TASK STATEMENT: Tally the lines in the rows below that contain the string "Spring". Reply with the number alone.

Stored items:
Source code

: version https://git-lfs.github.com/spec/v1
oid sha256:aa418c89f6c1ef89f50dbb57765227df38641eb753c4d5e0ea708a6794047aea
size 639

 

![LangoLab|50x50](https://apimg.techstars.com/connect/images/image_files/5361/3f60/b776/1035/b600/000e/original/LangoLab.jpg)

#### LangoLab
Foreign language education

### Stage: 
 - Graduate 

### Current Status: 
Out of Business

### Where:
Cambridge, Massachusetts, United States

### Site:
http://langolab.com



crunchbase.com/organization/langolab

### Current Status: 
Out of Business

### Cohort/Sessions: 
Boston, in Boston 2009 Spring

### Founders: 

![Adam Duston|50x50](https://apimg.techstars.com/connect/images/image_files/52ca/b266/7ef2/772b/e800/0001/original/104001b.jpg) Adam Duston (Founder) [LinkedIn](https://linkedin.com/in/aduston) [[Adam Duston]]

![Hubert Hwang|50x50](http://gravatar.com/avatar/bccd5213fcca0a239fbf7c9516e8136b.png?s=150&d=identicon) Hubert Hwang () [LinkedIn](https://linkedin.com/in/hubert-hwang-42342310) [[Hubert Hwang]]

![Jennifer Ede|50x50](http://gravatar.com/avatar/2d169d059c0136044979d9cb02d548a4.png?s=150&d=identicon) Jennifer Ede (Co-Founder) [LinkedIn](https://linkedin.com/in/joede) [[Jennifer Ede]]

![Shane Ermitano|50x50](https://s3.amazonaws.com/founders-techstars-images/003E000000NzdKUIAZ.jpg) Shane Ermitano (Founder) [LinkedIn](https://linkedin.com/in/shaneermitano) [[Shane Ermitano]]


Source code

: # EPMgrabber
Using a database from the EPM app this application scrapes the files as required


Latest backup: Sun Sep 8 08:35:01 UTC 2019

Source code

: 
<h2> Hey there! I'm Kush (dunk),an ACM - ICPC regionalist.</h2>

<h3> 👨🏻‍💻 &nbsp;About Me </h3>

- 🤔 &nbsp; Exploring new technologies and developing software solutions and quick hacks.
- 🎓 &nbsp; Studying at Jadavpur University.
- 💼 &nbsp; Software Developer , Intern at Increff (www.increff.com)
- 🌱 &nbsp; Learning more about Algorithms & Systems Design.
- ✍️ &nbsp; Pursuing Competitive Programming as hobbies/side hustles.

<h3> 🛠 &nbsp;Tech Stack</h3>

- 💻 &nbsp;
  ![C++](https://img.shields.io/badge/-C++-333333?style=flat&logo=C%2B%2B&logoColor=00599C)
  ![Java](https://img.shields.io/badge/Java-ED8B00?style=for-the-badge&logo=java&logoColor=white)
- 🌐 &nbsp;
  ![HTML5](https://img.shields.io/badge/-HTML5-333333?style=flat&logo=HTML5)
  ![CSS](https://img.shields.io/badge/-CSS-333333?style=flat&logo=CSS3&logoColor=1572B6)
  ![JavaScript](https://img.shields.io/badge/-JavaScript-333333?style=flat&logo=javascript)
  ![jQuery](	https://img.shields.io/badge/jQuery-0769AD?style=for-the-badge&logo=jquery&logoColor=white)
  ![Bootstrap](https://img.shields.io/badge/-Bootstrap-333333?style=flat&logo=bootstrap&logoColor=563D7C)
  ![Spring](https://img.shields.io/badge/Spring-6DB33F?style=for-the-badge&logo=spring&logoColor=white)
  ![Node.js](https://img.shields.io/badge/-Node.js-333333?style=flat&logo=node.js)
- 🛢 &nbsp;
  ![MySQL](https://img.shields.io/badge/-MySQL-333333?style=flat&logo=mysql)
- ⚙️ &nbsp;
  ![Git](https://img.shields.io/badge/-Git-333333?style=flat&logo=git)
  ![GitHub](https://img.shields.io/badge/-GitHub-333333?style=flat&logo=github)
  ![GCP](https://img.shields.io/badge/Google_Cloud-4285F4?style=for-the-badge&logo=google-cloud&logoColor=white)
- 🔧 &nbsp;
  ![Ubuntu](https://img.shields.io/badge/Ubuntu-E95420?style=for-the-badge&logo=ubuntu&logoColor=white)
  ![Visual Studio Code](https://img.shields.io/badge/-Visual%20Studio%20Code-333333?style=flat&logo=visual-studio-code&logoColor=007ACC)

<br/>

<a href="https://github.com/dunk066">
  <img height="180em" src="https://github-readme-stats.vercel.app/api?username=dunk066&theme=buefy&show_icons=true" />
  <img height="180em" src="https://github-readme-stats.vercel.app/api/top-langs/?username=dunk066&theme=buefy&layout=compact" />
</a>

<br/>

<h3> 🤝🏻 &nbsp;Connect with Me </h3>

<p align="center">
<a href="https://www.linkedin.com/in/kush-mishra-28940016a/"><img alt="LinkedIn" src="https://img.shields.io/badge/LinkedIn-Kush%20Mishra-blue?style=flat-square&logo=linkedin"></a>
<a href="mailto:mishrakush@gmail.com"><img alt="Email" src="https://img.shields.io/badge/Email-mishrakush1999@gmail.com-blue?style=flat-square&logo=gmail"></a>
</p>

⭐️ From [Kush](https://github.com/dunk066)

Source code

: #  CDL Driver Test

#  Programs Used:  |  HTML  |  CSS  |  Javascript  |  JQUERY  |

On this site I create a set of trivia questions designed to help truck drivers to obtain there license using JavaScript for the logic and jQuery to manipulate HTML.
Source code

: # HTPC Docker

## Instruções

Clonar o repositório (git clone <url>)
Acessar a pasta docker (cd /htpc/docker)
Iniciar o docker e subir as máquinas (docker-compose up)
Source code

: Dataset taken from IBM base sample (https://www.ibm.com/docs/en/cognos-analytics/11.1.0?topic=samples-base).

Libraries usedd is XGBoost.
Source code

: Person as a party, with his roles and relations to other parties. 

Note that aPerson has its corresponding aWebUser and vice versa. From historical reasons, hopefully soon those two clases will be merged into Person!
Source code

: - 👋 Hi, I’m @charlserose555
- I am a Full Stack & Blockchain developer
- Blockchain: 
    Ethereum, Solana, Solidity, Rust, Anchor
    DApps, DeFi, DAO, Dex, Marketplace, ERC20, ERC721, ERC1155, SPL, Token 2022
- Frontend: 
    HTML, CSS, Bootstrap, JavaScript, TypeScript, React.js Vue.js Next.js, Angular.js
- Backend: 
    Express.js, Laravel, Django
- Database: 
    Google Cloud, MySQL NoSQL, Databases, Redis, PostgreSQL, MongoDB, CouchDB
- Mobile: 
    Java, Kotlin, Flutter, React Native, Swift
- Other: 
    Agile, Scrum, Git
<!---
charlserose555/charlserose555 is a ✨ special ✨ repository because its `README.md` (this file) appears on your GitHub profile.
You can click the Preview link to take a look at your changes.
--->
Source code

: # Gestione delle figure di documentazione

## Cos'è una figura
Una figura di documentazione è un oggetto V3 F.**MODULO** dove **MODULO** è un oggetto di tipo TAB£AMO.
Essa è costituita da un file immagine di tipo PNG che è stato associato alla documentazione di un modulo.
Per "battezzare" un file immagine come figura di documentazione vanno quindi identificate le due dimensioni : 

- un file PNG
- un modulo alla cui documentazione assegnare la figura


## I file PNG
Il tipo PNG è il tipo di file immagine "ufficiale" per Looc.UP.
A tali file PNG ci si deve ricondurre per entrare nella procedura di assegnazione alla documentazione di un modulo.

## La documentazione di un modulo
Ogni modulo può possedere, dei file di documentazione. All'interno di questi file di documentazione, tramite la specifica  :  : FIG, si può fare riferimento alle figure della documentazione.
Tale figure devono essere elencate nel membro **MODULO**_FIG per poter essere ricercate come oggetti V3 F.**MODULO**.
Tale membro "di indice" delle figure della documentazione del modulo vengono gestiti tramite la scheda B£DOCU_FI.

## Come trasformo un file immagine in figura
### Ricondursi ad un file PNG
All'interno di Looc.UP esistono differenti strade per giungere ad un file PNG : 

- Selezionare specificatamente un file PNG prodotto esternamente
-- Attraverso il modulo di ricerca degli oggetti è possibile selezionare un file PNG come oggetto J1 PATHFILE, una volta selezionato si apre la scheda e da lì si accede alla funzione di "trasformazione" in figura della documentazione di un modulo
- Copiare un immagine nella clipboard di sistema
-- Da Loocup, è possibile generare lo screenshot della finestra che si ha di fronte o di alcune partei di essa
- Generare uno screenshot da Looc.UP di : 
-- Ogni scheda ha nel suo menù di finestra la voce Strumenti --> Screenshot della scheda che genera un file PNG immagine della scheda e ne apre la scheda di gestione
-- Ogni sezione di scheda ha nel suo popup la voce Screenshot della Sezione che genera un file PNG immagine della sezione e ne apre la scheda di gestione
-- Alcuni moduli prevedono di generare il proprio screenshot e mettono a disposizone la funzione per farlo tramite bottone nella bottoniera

EXPECTED OUTPUT: 2